En 2002, suite au rachat de Warner Lambert, d’American Home Products puis de Pharmacia (qui avait lui-même absorbé Upjohn et Monsanto), Pfizer est le premier laboratoire au monde : il représente 11 % du marché mondial des médicaments — quinze ans plus tôt, Merk, qui occupait cette position, ne détenait que 5 % de ce même marché. Les géants britanniques Smith Kline Beecham et Glaxo Wellcome ont fusionné en 2000 (après que Glaxo et Wellcome se sont eux- mêmes regroupés en 1995). Sandoz et Ciba-Geigy ont eux aussi fusionné en 1996, parce que leurs grands médicaments allaient tomber dans le domaine public.

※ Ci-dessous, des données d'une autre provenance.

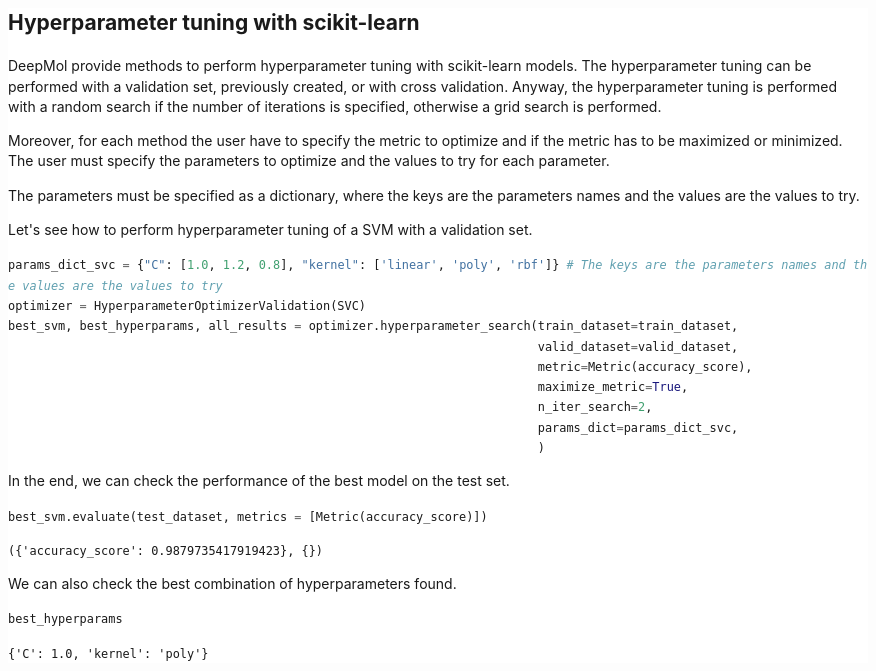 ## Hyperparameter tuning with scikit-learn

DeepMol provide methods to perform hyperparameter tuning with scikit-learn models. The hyperparameter tuning can be performed with a validation set, previously created, or with cross validation. Anyway, the hyperparameter tuning is performed with a random search if the number of iterations is specified, otherwise a grid search is performed.

Moreover, for each method the user have to specify the metric to optimize and if the metric has to be maximized or minimized. The user must specify the parameters to optimize and the values to try for each parameter.

The parameters must be specified as a dictionary, where the keys are the parameters names and the values are the values to try.

Let's see how to perform hyperparameter tuning of a SVM with a validation set.




```python
params_dict_svc = {"C": [1.0, 1.2, 0.8], "kernel": ['linear', 'poly', 'rbf']} # The keys are the parameters names and the values are the values to try
optimizer = HyperparameterOptimizerValidation(SVC)
best_svm, best_hyperparams, all_results = optimizer.hyperparameter_search(train_dataset=train_dataset,
                                                                          valid_dataset=valid_dataset,
                                                                          metric=Metric(accuracy_score),
                                                                          maximize_metric=True,
                                                                          n_iter_search=2,
                                                                          params_dict=params_dict_svc,
                                                                          )
```

In the end, we can check the performance of the best model on the test set.


```python
best_svm.evaluate(test_dataset, metrics = [Metric(accuracy_score)])
```




    ({'accuracy_score': 0.9879735417919423}, {})



We can also check the best combination of hyperparameters found.


```python
best_hyperparams
```




    {'C': 1.0, 'kernel': 'poly'}
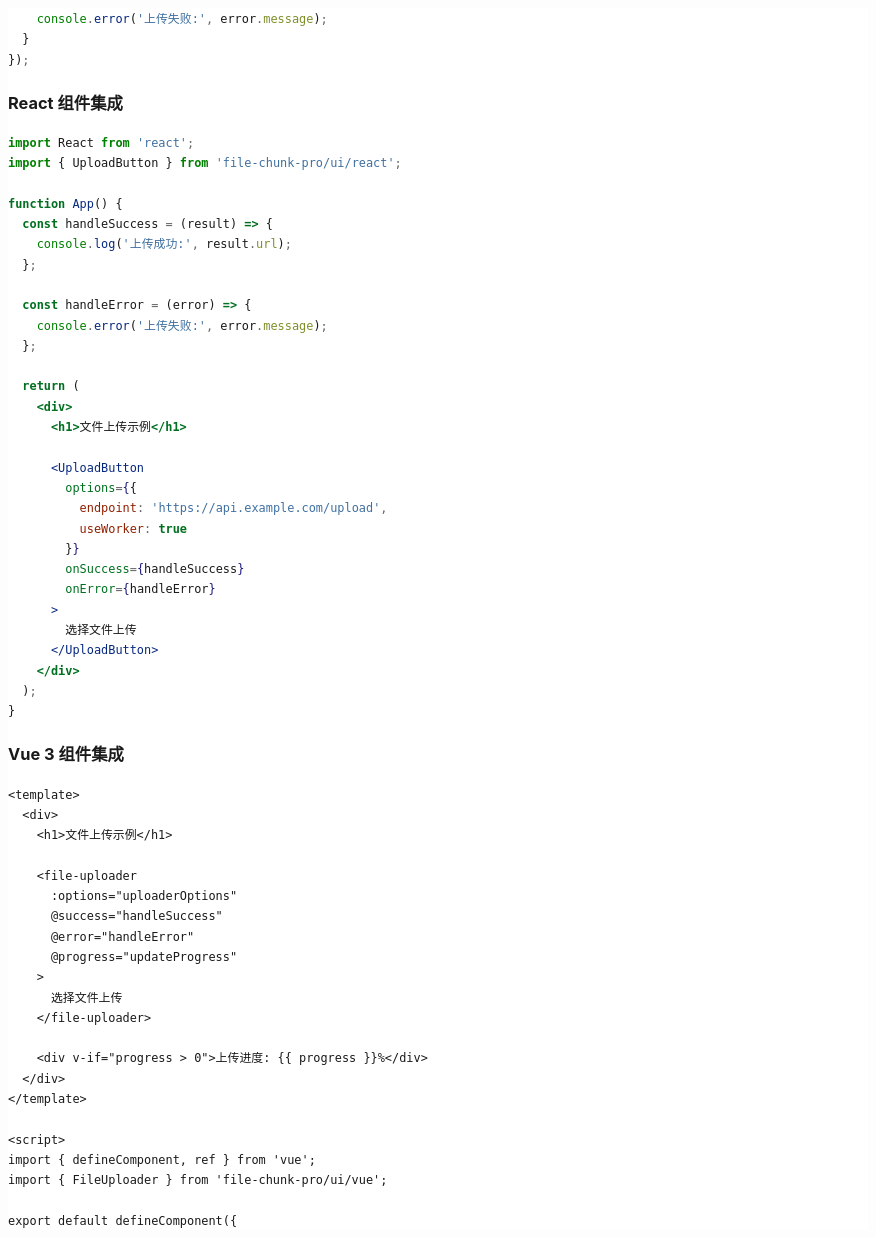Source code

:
 ```javascript
    console.error('上传失败:', error.message);
  }
});
```

### React 组件集成

```jsx
import React from 'react';
import { UploadButton } from 'file-chunk-pro/ui/react';

function App() {
  const handleSuccess = (result) => {
    console.log('上传成功:', result.url);
  };

  const handleError = (error) => {
    console.error('上传失败:', error.message);
  };

  return (
    <div>
      <h1>文件上传示例</h1>

      <UploadButton
        options={{
          endpoint: 'https://api.example.com/upload',
          useWorker: true
        }}
        onSuccess={handleSuccess}
        onError={handleError}
      >
        选择文件上传
      </UploadButton>
    </div>
  );
}
```

### Vue 3 组件集成

```vue
<template>
  <div>
    <h1>文件上传示例</h1>

    <file-uploader
      :options="uploaderOptions"
      @success="handleSuccess"
      @error="handleError"
      @progress="updateProgress"
    >
      选择文件上传
    </file-uploader>

    <div v-if="progress > 0">上传进度: {{ progress }}%</div>
  </div>
</template>

<script>
import { defineComponent, ref } from 'vue';
import { FileUploader } from 'file-chunk-pro/ui/vue';

export default defineComponent({
```
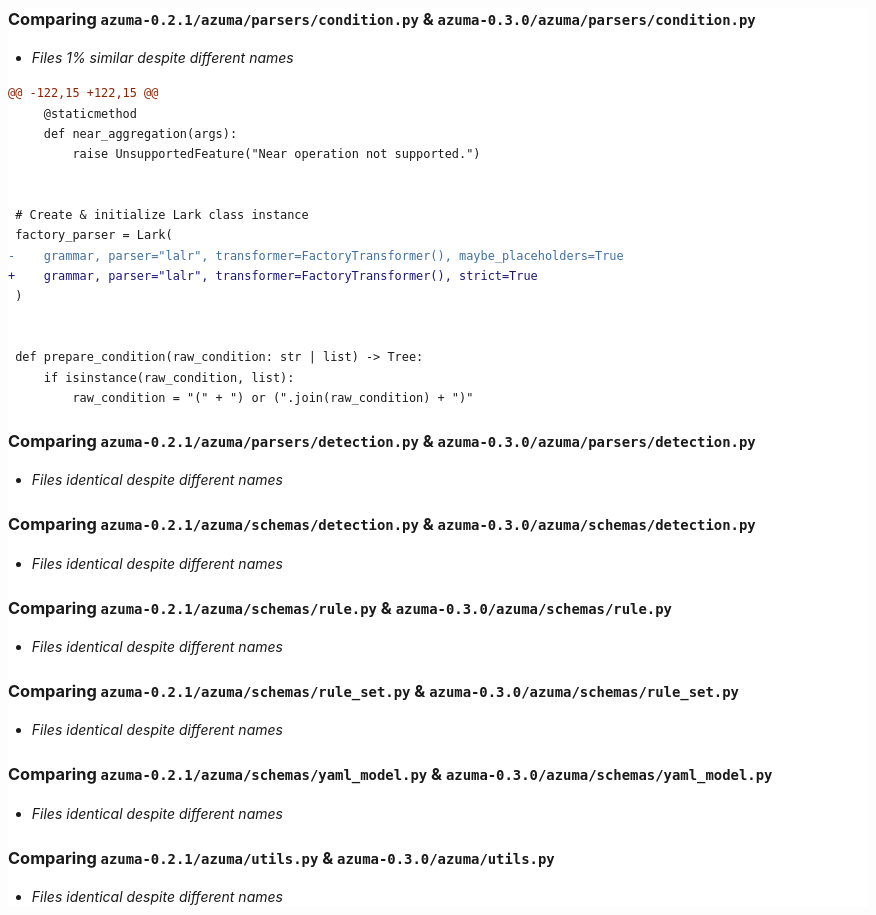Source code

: ### Comparing `azuma-0.2.1/azuma/parsers/condition.py` & `azuma-0.3.0/azuma/parsers/condition.py`

 * *Files 1% similar despite different names*

```diff
@@ -122,15 +122,15 @@
     @staticmethod
     def near_aggregation(args):
         raise UnsupportedFeature("Near operation not supported.")
 
 
 # Create & initialize Lark class instance
 factory_parser = Lark(
-    grammar, parser="lalr", transformer=FactoryTransformer(), maybe_placeholders=True
+    grammar, parser="lalr", transformer=FactoryTransformer(), strict=True
 )
 
 
 def prepare_condition(raw_condition: str | list) -> Tree:
     if isinstance(raw_condition, list):
         raw_condition = "(" + ") or (".join(raw_condition) + ")"
```

### Comparing `azuma-0.2.1/azuma/parsers/detection.py` & `azuma-0.3.0/azuma/parsers/detection.py`

 * *Files identical despite different names*

### Comparing `azuma-0.2.1/azuma/schemas/detection.py` & `azuma-0.3.0/azuma/schemas/detection.py`

 * *Files identical despite different names*

### Comparing `azuma-0.2.1/azuma/schemas/rule.py` & `azuma-0.3.0/azuma/schemas/rule.py`

 * *Files identical despite different names*

### Comparing `azuma-0.2.1/azuma/schemas/rule_set.py` & `azuma-0.3.0/azuma/schemas/rule_set.py`

 * *Files identical despite different names*

### Comparing `azuma-0.2.1/azuma/schemas/yaml_model.py` & `azuma-0.3.0/azuma/schemas/yaml_model.py`

 * *Files identical despite different names*

### Comparing `azuma-0.2.1/azuma/utils.py` & `azuma-0.3.0/azuma/utils.py`

 * *Files identical despite different names*
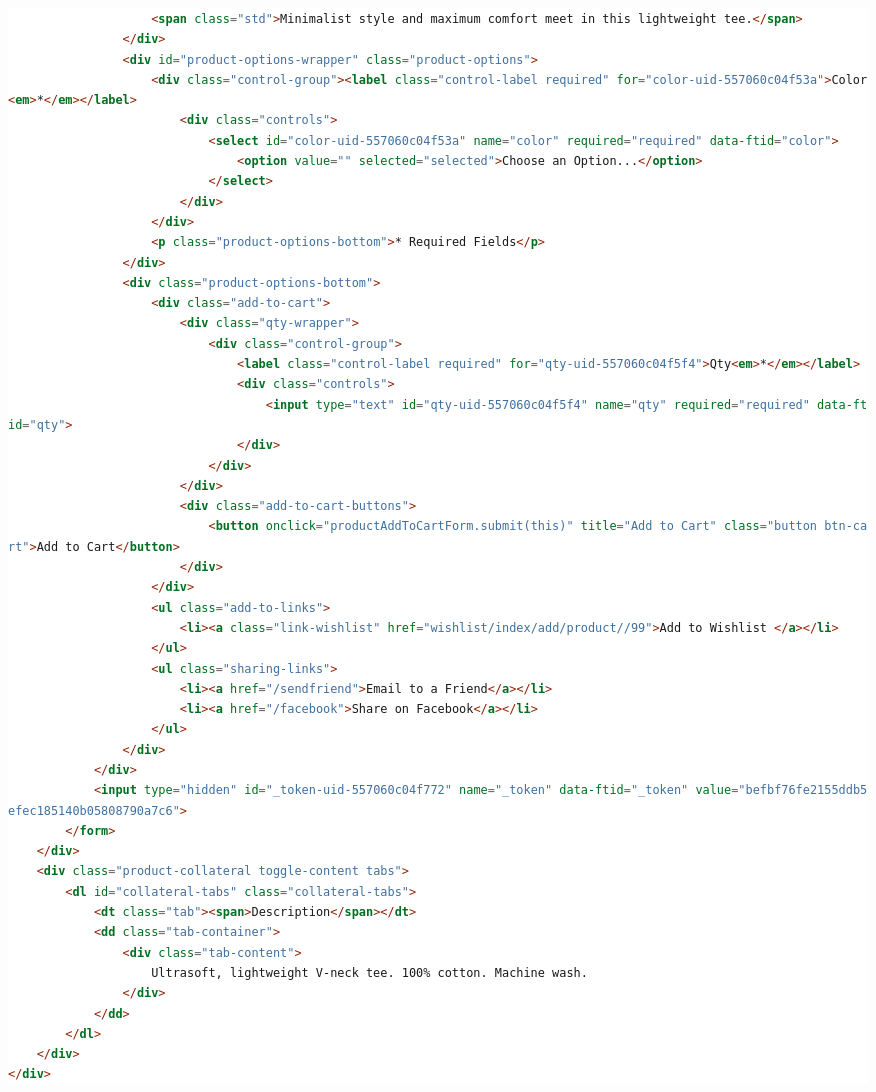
 ```html
                    <span class="std">Minimalist style and maximum comfort meet in this lightweight tee.</span>
                </div>
                <div id="product-options-wrapper" class="product-options">
                    <div class="control-group"><label class="control-label required" for="color-uid-557060c04f53a">Color<em>*</em></label>
                        <div class="controls">
                            <select id="color-uid-557060c04f53a" name="color" required="required" data-ftid="color">
                                <option value="" selected="selected">Choose an Option...</option>
                            </select>
                        </div>
                    </div>
                    <p class="product-options-bottom">* Required Fields</p>
                </div>
                <div class="product-options-bottom">
                    <div class="add-to-cart">
                        <div class="qty-wrapper">
                            <div class="control-group">
                                <label class="control-label required" for="qty-uid-557060c04f5f4">Qty<em>*</em></label>
                                <div class="controls">
                                    <input type="text" id="qty-uid-557060c04f5f4" name="qty" required="required" data-ftid="qty">
                                </div>
                            </div>
                        </div>
                        <div class="add-to-cart-buttons">
                            <button onclick="productAddToCartForm.submit(this)" title="Add to Cart" class="button btn-cart">Add to Cart</button>
                        </div>
                    </div>
                    <ul class="add-to-links">
                        <li><a class="link-wishlist" href="wishlist/index/add/product//99">Add to Wishlist </a></li>
                    </ul>
                    <ul class="sharing-links">
                        <li><a href="/sendfriend">Email to a Friend</a></li>
                        <li><a href="/facebook">Share on Facebook</a></li>
                    </ul>
                </div>
            </div>
            <input type="hidden" id="_token-uid-557060c04f772" name="_token" data-ftid="_token" value="befbf76fe2155ddb5efec185140b05808790a7c6">
        </form>
    </div>
    <div class="product-collateral toggle-content tabs">
        <dl id="collateral-tabs" class="collateral-tabs">
            <dt class="tab"><span>Description</span></dt>
            <dd class="tab-container">
                <div class="tab-content">
                    Ultrasoft, lightweight V-neck tee. 100% cotton. Machine wash.
                </div>
            </dd>
        </dl>
    </div>
</div>
```
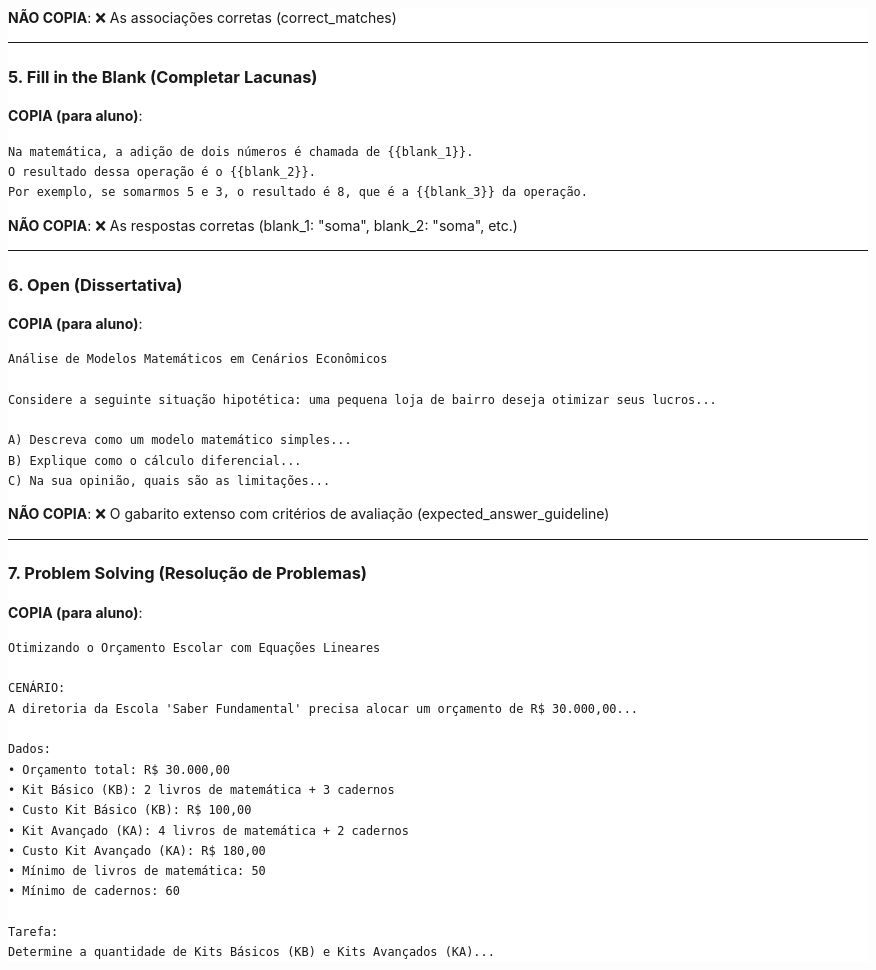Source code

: **NÃO COPIA**: ❌ As associações corretas (correct_matches)

---

### 5. **Fill in the Blank** (Completar Lacunas)

**COPIA (para aluno)**:

```
Na matemática, a adição de dois números é chamada de {{blank_1}}.
O resultado dessa operação é o {{blank_2}}.
Por exemplo, se somarmos 5 e 3, o resultado é 8, que é a {{blank_3}} da operação.
```

**NÃO COPIA**: ❌ As respostas corretas (blank_1: "soma", blank_2: "soma", etc.)

---

### 6. **Open** (Dissertativa)

**COPIA (para aluno)**:

```
Análise de Modelos Matemáticos em Cenários Econômicos

Considere a seguinte situação hipotética: uma pequena loja de bairro deseja otimizar seus lucros...

A) Descreva como um modelo matemático simples...
B) Explique como o cálculo diferencial...
C) Na sua opinião, quais são as limitações...
```

**NÃO COPIA**: ❌ O gabarito extenso com critérios de avaliação (expected_answer_guideline)

---

### 7. **Problem Solving** (Resolução de Problemas)

**COPIA (para aluno)**:

```
Otimizando o Orçamento Escolar com Equações Lineares

CENÁRIO:
A diretoria da Escola 'Saber Fundamental' precisa alocar um orçamento de R$ 30.000,00...

Dados:
• Orçamento total: R$ 30.000,00
• Kit Básico (KB): 2 livros de matemática + 3 cadernos
• Custo Kit Básico (KB): R$ 100,00
• Kit Avançado (KA): 4 livros de matemática + 2 cadernos
• Custo Kit Avançado (KA): R$ 180,00
• Mínimo de livros de matemática: 50
• Mínimo de cadernos: 60

Tarefa:
Determine a quantidade de Kits Básicos (KB) e Kits Avançados (KA)...
```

En Europe, Aventis a regroupé Hoescht et Rhône-Poulenc en 1999 ; et la même année, Sanofi a absorbé Synthélabo, qui manquait de nouveaux médicaments (et le groupe issu de cette fusion est à son tour en attente de regroupements).
Ces fusions entraînent des économies d’échelle importantes, en premier lieu grâce à la fermeture de sites industriels ; elles permettent de regrouper des services communs de recherche, comme la toxicologie, qui sont souvent surdimensionnés et donc inoccupés du fait de la baisse du rythme des découvertes. Les fusions permettent aussi de gagner du temps, de maximiser le rendement des médicaments pendant la durée de temps où ils sont protégés par un brevet. Car un laboratoire qui ne couvre pas le monde entier, avec des réseaux de visiteurs médicaux dans tous les pays, des équipes médicales influentes et capables de déposer des dossiers adaptés auprès des autorités de santé et d’obtenir des autorisations de mise sur le marché dans les meilleurs délais, des indications larges et des prix élevés, perd un temps précieux, qui ne se rattrape pas. Les fusions ont donc pour premier objectif de créer une force de frappe dans tous les pays importants, sans être obligé de faire des alliances coûteuses et de confier des licences à d’autres laboratoires. Elles permettent également de créer un rapport de forces maximal avec chaque État national, quitte à le menacer de se retirer et de ne plus commercialiser ses médicaments si les conditions d’exploitation et les prix ne sont pas satisfaisants.
De nombreux laboratoires ont utilisé l’argument de la « taille critique » pour justifier les fusions. Mais cette notion reste très vague : dans la phase actuelle de rendements décroissants, il semble bien que l’on n’atteigne jamais cette fameuse taille critique qui permettrait de maximiser le rendement desblockbusters disponibles (c’est toujours la prochaine fusion qui permettra de l’atteindre…). Ce qui est certain, c’est que plus la taille d’un laboratoire est importante et plus il doit mettre sur le marché de nouveaux blockbusters pour maintenir son taux de profit.